Am Beginn eines Stufenverfahrens könnten freundliche Hinweise stehen, in einer zweiten Phase Einladungen zur freiwilligen Teilnahme an Trainingskursen, bei denen korrektes Sitzen geübt wird. Parallel dazu sind Übergangsfristen denkbar, die eine schrittweise Angleichung an die vereinbarten Beinwinkelziele ermöglichen.
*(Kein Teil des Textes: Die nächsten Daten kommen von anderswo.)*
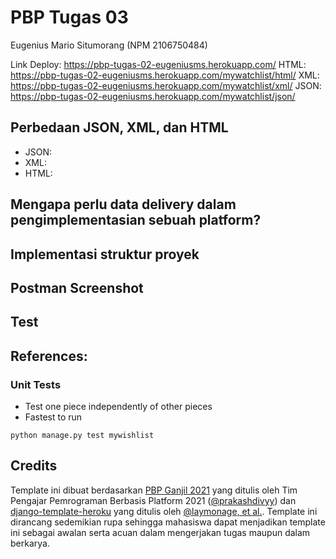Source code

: # PBP Tugas 03
Eugenius Mario Situmorang (NPM 2106750484)
<br/>

Link Deploy: https://pbp-tugas-02-eugeniusms.herokuapp.com/
HTML: https://pbp-tugas-02-eugeniusms.herokuapp.com/mywatchlist/html/
XML: https://pbp-tugas-02-eugeniusms.herokuapp.com/mywatchlist/xml/
JSON: https://pbp-tugas-02-eugeniusms.herokuapp.com/mywatchlist/json/
<br/>

## Perbedaan JSON, XML, dan HTML
- JSON: 
- XML:
- HTML:

## Mengapa perlu data delivery dalam pengimplementasian sebuah platform?

## Implementasi struktur proyek

## Postman Screenshot

## Test
References:
- 

### Unit Tests
- Test one piece independently of other pieces
- Fastest to run
```shell
python manage.py test mywishlist
```

## Credits

Template ini dibuat berdasarkan [PBP Ganjil 2021](https://gitlab.com/PBP-2021/pbp-lab) yang ditulis oleh Tim Pengajar Pemrograman Berbasis Platform 2021 ([@prakashdivyy](https://gitlab.com/prakashdivyy)) dan [django-template-heroku](https://github.com/laymonage/django-template-heroku) yang ditulis oleh [@laymonage, et al.](https://github.com/laymonage). Template ini dirancang sedemikian rupa sehingga mahasiswa dapat menjadikan template ini sebagai awalan serta acuan dalam mengerjakan tugas maupun dalam berkarya.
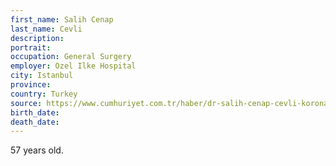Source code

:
 ```yaml
---
first_name: Salih Cenap
last_name: Cevli
description: 
portrait: 
occupation: General Surgery
employer: Ozel Ilke Hospital
city: Istanbul
province: 
country: Turkey
source: https://www.cumhuriyet.com.tr/haber/dr-salih-cenap-cevli-koronaviruse-yenik-dustu-1741165
birth_date: 
death_date: 
---
```


57 years old.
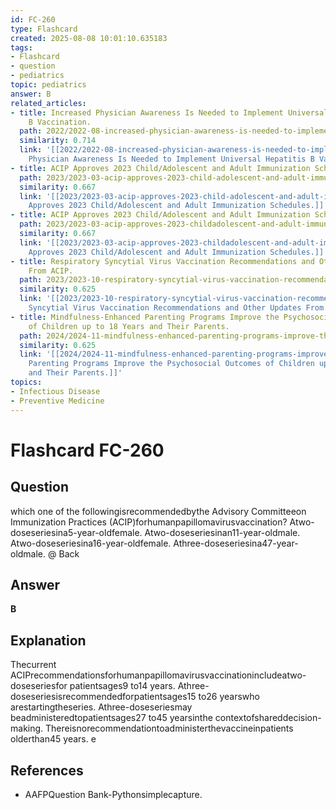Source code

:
 ```yaml
---
id: FC-260
type: Flashcard
created: 2025-08-08 10:01:10.635183
tags:
- Flashcard
- question
- pediatrics
topic: pediatrics
answer: B
related_articles:
- title: Increased Physician Awareness Is Needed to Implement Universal Hepatitis
    B Vaccination.
  path: 2022/2022-08-increased-physician-awareness-is-needed-to-implement-univers.md
  similarity: 0.714
  link: '[[2022/2022-08-increased-physician-awareness-is-needed-to-implement-univers|Increased
    Physician Awareness Is Needed to Implement Universal Hepatitis B Vaccination.]]'
- title: ACIP Approves 2023 Child/Adolescent and Adult Immunization Schedules.
  path: 2023/2023-03-acip-approves-2023-child-adolescent-and-adult-immunization-s.md
  similarity: 0.667
  link: '[[2023/2023-03-acip-approves-2023-child-adolescent-and-adult-immunization-s|ACIP
    Approves 2023 Child/Adolescent and Adult Immunization Schedules.]]'
- title: ACIP Approves 2023 Child/Adolescent and Adult Immunization Schedules.
  path: 2023/2023-03-acip-approves-2023-childadolescent-and-adult-immunization-sc.md
  similarity: 0.667
  link: '[[2023/2023-03-acip-approves-2023-childadolescent-and-adult-immunization-sc|ACIP
    Approves 2023 Child/Adolescent and Adult Immunization Schedules.]]'
- title: Respiratory Syncytial Virus Vaccination Recommendations and Other Updates
    From ACIP.
  path: 2023/2023-10-respiratory-syncytial-virus-vaccination-recommendations-and.md
  similarity: 0.625
  link: '[[2023/2023-10-respiratory-syncytial-virus-vaccination-recommendations-and|Respiratory
    Syncytial Virus Vaccination Recommendations and Other Updates From ACIP.]]'
- title: Mindfulness-Enhanced Parenting Programs Improve the Psychosocial Outcomes
    of Children up to 18 Years and Their Parents.
  path: 2024/2024-11-mindfulness-enhanced-parenting-programs-improve-the-psychoso.md
  similarity: 0.625
  link: '[[2024/2024-11-mindfulness-enhanced-parenting-programs-improve-the-psychoso|Mindfulness-Enhanced
    Parenting Programs Improve the Psychosocial Outcomes of Children up to 18 Years
    and Their Parents.]]'
topics:
- Infectious Disease
- Preventive Medicine
---
```


# Flashcard FC-260

## Question

which one of the followingisrecommendedbythe Advisory Committeeon Immunization Practices (ACIP)forhumanpapillomavirusvaccination? Atwo-doseseriesina5-year-oldfemale. Atwo-doseseriesinan11-year-oldmale. Atwo-doseseriesina16-year-oldfemale. Athree-doseseriesina47-year-oldmale. @ Back

## Answer

**B**

## Explanation

Thecurrent ACIPrecommendationsforhumanpapillomavirusvaccinationincludeatwo-doseseriesfor patientsages9 to14 years. Athree-doseseriesisrecommendedforpatientsages15 to26 yearswho arestartingtheseries. Athree-doseseriesmay beadministeredtopatientsages27 to45 yearsinthe contextofshareddecision-making. Thereisnorecommendationtoadministerthevaccineinpatients olderthan45 years. e

## References

- AAFPQuestion Bank-Pythonsimplecapture.

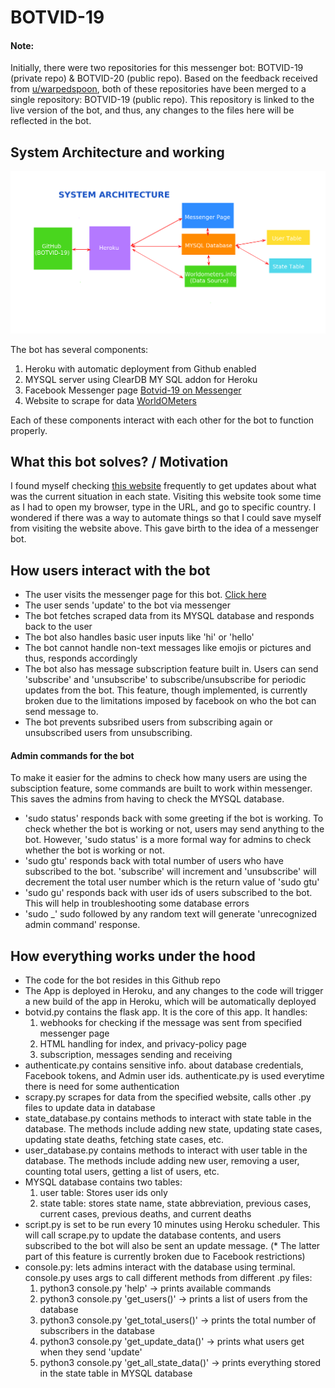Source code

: # BOTVID-19

#### Note:
Initially, there were two repositories for this messenger bot: BOTVID-19 (private repo) & BOTVID-20 (public repo). Based on the feedback received from [u/warpedspoon](https://www.reddit.com/u/warpedspoon), both of these repositories have been merged to a single repository: BOTVID-19 (public repo). This repository is linked to the live version of the bot, and thus, any changes to the files here will be reflected in the bot.

## System Architecture and working
![](/images/sys_arc.png)

The bot has several components:
1. Heroku with automatic deployment from Github enabled
2. MYSQL server using ClearDB MY SQL addon for Heroku
3. Facebook Messenger page [Botvid-19 on Messenger](https://m.me/botvid19)
4. Website to scrape for data [WorldOMeters](https://www.worldometers.info/coronavirus/country/us/)

Each of these components interact with each other for the bot to function properly.

## What this bot solves? / Motivation
I found myself checking [this website](https://www.worldometers.info/coronavirus/country/us/) frequently to get updates about what was the current situation in each state. Visiting this website took some time as I had to open my browser, type in the URL, and go to specific country. I wondered if there was a way to automate things so that I could save myself from visiting the website above. This gave birth to the idea of a messenger bot.

## How users interact with the bot
* The user visits the messenger page for this bot. [Click here](https://m.me/botvid19)
* The user sends 'update' to the bot via messenger
* The bot fetches scraped data from its MYSQL database and responds back to the user
* The bot also handles basic user inputs like 'hi' or 'hello'
* The bot cannot handle non-text messages like emojis or pictures and thus, responds accordingly
* The bot also has message subscription feature built in. Users can send 'subscribe' and 'unsubscribe' to subscribe/unsubscribe for periodic updates from the bot. This feature, though implemented,  is currently broken due to the limitations imposed by facebook on who the bot can send message to.
* The bot prevents subsribed users from subscribing again or unsubscribed users from unsubscribing. 

#### Admin commands for the bot
To make it easier for the admins to check how many users are using the subsciption feature, some commands are built to work within messenger. This saves the admins from having to check the MYSQL database.
* 'sudo status' responds back with some greeting if the bot is working. To check whether the bot is working or not, users may send anything to the bot. However, 'sudo status'  is a more formal way for admins to check whether the bot is working or not.
* 'sudo gtu' responds back with total number of users who have subscribed to the bot. 'subscribe' will increment and 'unsubscribe' will decrement the total user number which is the return value of 'sudo gtu'
* 'sudo gu' responds back with user ids of users subscribed to the bot. This will help in troubleshooting some database errors
* 'sudo _' sudo followed by any random text will generate 'unrecognized admin command' response.

## How everything works under the hood
* The code for the bot resides in this Github repo
* The App is deployed in Heroku, and any changes to the code will trigger a new build of the app in Heroku, which will be automatically deployed
* botvid.py contains the flask app. It is the core of this app. It handles:
  1. webhooks for checking if the message was sent from specified messenger page
  2. HTML handling for index, and privacy-policy page
  3. subscription, messages sending and receiving
* authenticate.py contains sensitive info. about database credentials, Facebook tokens, and Admin user ids. authenticate.py is used everytime there is need for some authentication
* scrapy.py scrapes for data from the specified website, calls other .py files to update data in database
* state_database.py contains methods to interact with state table in the database. The methods include adding new state, updating state cases, updating state deaths, fetching state cases, etc.
* user_database.py contains methods to interact with user table in the database. The methods include adding new user, removing a user, counting total users, getting a list of users, etc.
* MYSQL database contains two tables:
  1. user table: Stores user ids only
  2. state table: stores state name, state abbreviation, previous cases, current cases, previous deaths, and current deaths
* script.py is set to be run every 10 minutes using Heroku scheduler. This will call scrape.py to update the database contents, and users subscribed to the bot will also be sent an update message. (* The latter part of this feature is currently broken due to Facebook restrictions)
* console.py: lets admins interact with the database using terminal. console.py uses args to call different methods from different .py files:
  1. python3 console.py 'help' -> prints available commands	     
  2. python3 console.py 'get_users()' -> prints a list of users from the database
  3. python3 console.py 'get_total_users()' -> prints the total number of subscribers in the database
  4. python3 console.py 'get_update_data()' -> prints what users get when they send 'update'
  5. python3 console.py 'get_all_state_data()' -> prints everything stored in the state table in MYSQL database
Geldstrafen sollten erst in letzter Konsequenz verhängt werden, Haft lediglich für Mehrfach-, Serien- und Intensivspreader.
Gesamtheitlich betrachtet, verspricht das entschlossene Vorgehen gegen Manspreading nicht nur mehr Rechtssicherheit bei alltäglichen Sozialkontakten, sondern auch die Entlastung des Gesundheitssystems durch die Prävention von Haltungsschäden sowie konjunktur- und arbeitsmarktbelebende Impulse durch die Entstehung neuer Jobs.
Es sei denn, wir einigen uns darauf, dass Manspreading – das ja vor allem im Sinne der prinzipiellen Einhegung des Mannes bekämpft wird, und weniger aufgrund von Sitzraummangel – schwerlich mit Anklagerhetorik und Vorschriftsbürokratie aus der Welt zu schaffen sein wird. Und tun das, was erfahrungsgemäß gar nicht so schlecht funktioniert: jemanden, der sich über alle Maßen ausbreitet, höflich aber bestimmt zu fragen, ob er (oder sie) sich vielleicht ein bisschen kleiner machen kann.